_GIVEN DATA_.

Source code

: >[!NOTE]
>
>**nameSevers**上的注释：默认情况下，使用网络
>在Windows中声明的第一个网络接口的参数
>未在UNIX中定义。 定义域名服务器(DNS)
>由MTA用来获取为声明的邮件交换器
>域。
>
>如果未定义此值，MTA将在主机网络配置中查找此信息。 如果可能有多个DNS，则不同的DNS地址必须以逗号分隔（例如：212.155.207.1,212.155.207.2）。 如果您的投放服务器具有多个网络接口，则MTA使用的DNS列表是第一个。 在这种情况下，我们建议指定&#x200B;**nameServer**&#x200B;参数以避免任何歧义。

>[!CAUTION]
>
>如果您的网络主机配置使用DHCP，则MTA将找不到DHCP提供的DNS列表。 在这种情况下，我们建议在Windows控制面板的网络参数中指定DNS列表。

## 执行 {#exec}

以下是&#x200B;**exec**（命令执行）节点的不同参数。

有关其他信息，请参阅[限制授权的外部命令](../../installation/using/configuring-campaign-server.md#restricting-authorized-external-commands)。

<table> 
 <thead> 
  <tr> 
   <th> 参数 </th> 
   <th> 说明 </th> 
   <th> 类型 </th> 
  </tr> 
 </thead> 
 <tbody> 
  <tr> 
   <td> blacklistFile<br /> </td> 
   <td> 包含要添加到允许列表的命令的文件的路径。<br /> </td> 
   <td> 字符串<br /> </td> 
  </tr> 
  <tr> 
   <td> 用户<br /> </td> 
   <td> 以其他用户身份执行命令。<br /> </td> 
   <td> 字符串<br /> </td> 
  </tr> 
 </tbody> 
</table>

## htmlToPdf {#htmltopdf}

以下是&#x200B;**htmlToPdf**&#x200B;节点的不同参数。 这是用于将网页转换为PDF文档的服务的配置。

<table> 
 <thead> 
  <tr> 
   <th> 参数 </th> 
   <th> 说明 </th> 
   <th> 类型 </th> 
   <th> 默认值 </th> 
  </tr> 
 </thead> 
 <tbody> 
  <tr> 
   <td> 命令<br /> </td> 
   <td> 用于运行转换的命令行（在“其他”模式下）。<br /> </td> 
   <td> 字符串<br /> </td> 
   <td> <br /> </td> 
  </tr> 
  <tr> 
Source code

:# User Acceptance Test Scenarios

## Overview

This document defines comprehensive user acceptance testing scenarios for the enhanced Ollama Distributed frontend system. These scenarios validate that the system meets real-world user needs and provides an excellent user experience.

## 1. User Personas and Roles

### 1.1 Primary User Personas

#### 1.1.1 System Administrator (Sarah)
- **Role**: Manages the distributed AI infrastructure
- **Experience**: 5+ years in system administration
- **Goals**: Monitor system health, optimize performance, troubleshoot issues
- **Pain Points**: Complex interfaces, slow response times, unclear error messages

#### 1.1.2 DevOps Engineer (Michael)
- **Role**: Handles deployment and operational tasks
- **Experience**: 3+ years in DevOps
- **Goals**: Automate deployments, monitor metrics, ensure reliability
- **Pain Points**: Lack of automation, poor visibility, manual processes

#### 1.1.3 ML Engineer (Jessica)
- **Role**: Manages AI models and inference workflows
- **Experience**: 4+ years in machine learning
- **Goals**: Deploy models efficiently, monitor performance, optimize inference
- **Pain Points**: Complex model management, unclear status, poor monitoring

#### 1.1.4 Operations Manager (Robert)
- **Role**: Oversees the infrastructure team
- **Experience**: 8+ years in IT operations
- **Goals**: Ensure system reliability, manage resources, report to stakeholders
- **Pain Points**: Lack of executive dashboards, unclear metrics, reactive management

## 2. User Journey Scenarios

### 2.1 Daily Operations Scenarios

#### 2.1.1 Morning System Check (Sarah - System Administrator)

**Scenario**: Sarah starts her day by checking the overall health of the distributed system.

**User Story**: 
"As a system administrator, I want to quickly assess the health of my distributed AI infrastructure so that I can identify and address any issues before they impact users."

_ACTIVITY_. From the line that contains "### 2.1 Daily Operations Scenarios" down to the last line of the listing above, repeat each line exactly, and include nothing else.

_TASK RESULT_.
### 2.1 Daily Operations Scenarios

#### 2.1.1 Morning System Check (Sarah - System Administrator)

**Scenario**: Sarah starts her day by checking the overall health of the distributed system.

**User Story**: 
"As a system administrator, I want to quickly assess the health of my distributed AI infrastructure so that I can identify and address any issues before they impact users."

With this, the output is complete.